Day One in Nepal

It’s good to be back—lots of fond memories evoked by Nepal’s unique sights and smells!

Spent the AM walking through several homes in the three villages. Bill Ashwell, friend and disaster response co-laborer, has effectively provided food and shelter. The tents below are temporary housing for 50-70 people. While most homes remain standing, many suffer such structural damage that they must be torn down and rebuilt.

Nepal Damage from EarthquakeAbove: Temporary housing—for a small village!

Nepal Damage from EarthquakeAbove: While the outside of this home looks fair enough, the inside is littered with significant cracks, making the home a hazard to live in. Demolition begins…

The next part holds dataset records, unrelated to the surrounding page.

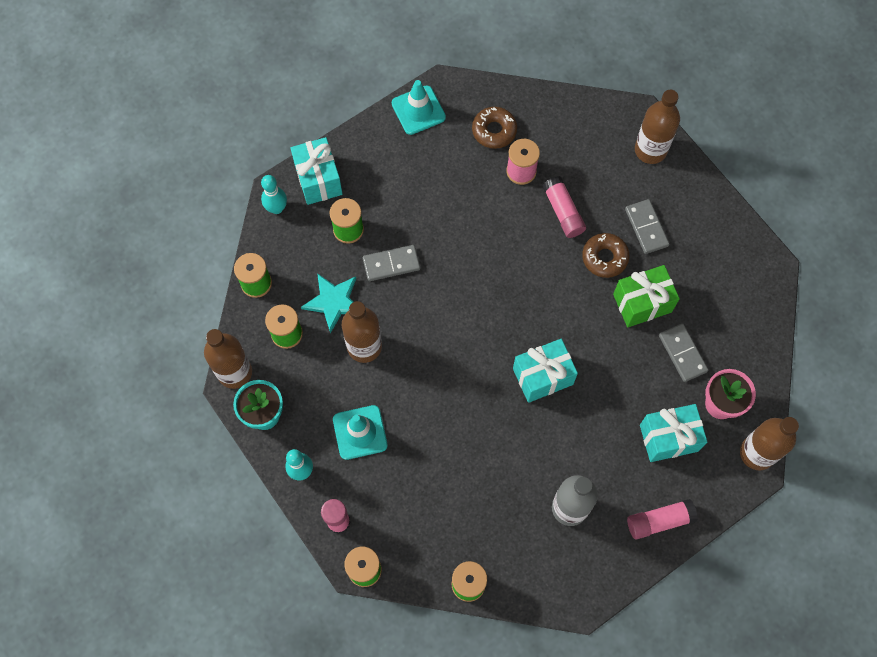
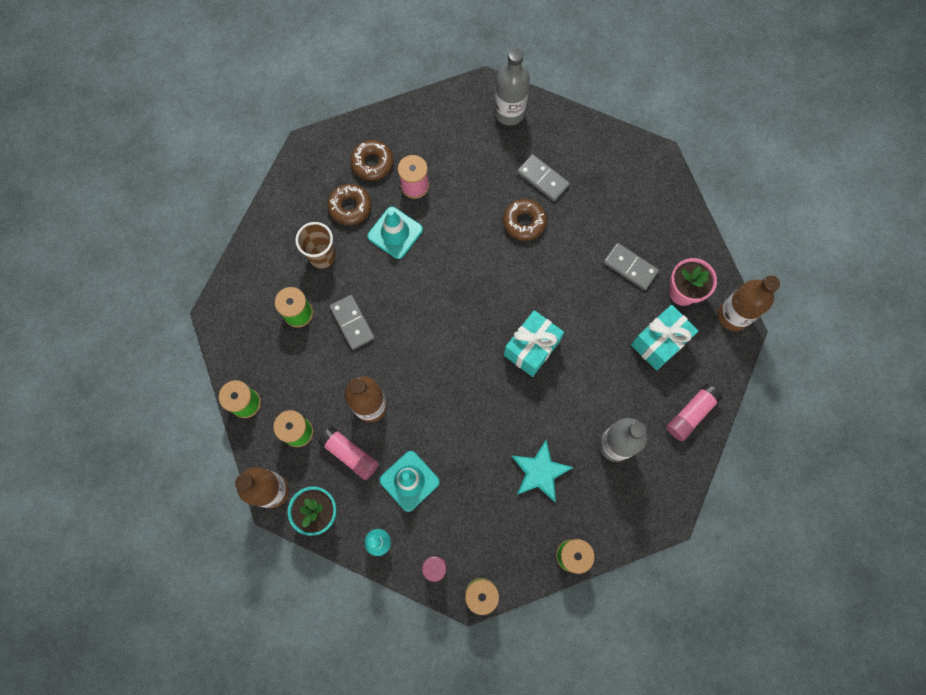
camera: 30 degrees left, 5 degrees up
turquoise bowling pin [261,175,287,214] -> none
turquoise gift [290,137,343,205] -> none
turquoise star [301,273,356,333] -> turquoise star moved to [512,440,574,502]
grey domino [363,245,420,281] -> grey domino turned 75 degrees counterclockwise [329,295,375,350]
turquoise traffic cone [392,80,446,135] -> turquoise traffic cone moved to [367,207,423,259]
pink glue stick [542,176,586,238] -> pink glue stick moved to [318,426,379,480]
green gift [613,265,680,327] -> none
brown bottle [635,90,680,164] -> grey bottle [494,49,530,125]
none -> brown cup [295,222,336,268]
none -> brown donut [327,184,371,225]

Demolition and rebuilding is of course a difficult, dangerous and costly task, and is cause for concern that another wave of death is in the near future. Several homes in these villages suffered partial or complete collapse. The villages together suffered only one death (miraculously). The collapsed home below was the site of that death. The man was a former employee of Bill’s.

Nepal Damage from EarthquakeAbove: Reduced to rubble.

Bill and I were both trained by and are members of the International Disaster Response Network—-a training that centers largely on the ‘how to’ of establishing local coordination centers (LCCs; or centers of operation for disaster management). We spent the PM with our trainer and friend, David Bopp. We were first at the Operation Mobilization (OM) training center, where David made sure their LCC was up to par. We were later at the Nepali Christian Center for Disaster Relief in search of neglected villages outside the KTM valley. We identified four that OM and YWAM will be targeting this week. These villages are still waiting on food and shelter.


  1. Medical staff is no longer needed in the KTM valley; and few are needed for those outside the valley. Due to the time of day this quake occurred, there were relatively few casualties. Most were outside at the time (roughly noon on Saturday). The current need is for structural and civil engineers to evaluate homes and other structures for livability, and advise demolition and rebuilding where necessary.
  2. As immediate a need as the first, is the ability to instruct the Nepali people in the proper way to tear down their homes, and then rebuild them in an earthquake-resistant manner. If we don’t provide this information, (a) several Nepalis could die during the demolition process, and (b) homes will be rebuilt as they were before. This is unacceptable given the probability of large earthquakes in Nepal’s near future. Some scientists have expressed their concern of this due to the low amount of pressure released by the 7.9 quake. The amount of pressure needed to be released could be achieved via several 7 scale quakes or one significantly larger quake. Either scenario paints a picture of further and greater destruction.
  3. Entire villages outside the KTM valley have been decimated. Others are struggling to survive and growing desperate. Pray that relief will come soon, and that it will come in the name of Jesus.
  4. The vast majority of the people who died in this quake were lost—many of them having never heard the gospel. Pray for those lost who did survive. Pray that Christians would take hold of the opportunity to minister to them, and that these lost Hindus, Buddhists, and Muslims would come to Christ! Pray also for Christians around the world—that these deaths would serve as a clarion call to the Great Commission (“Go, therefore, and make disciples of every ethnic group…’)!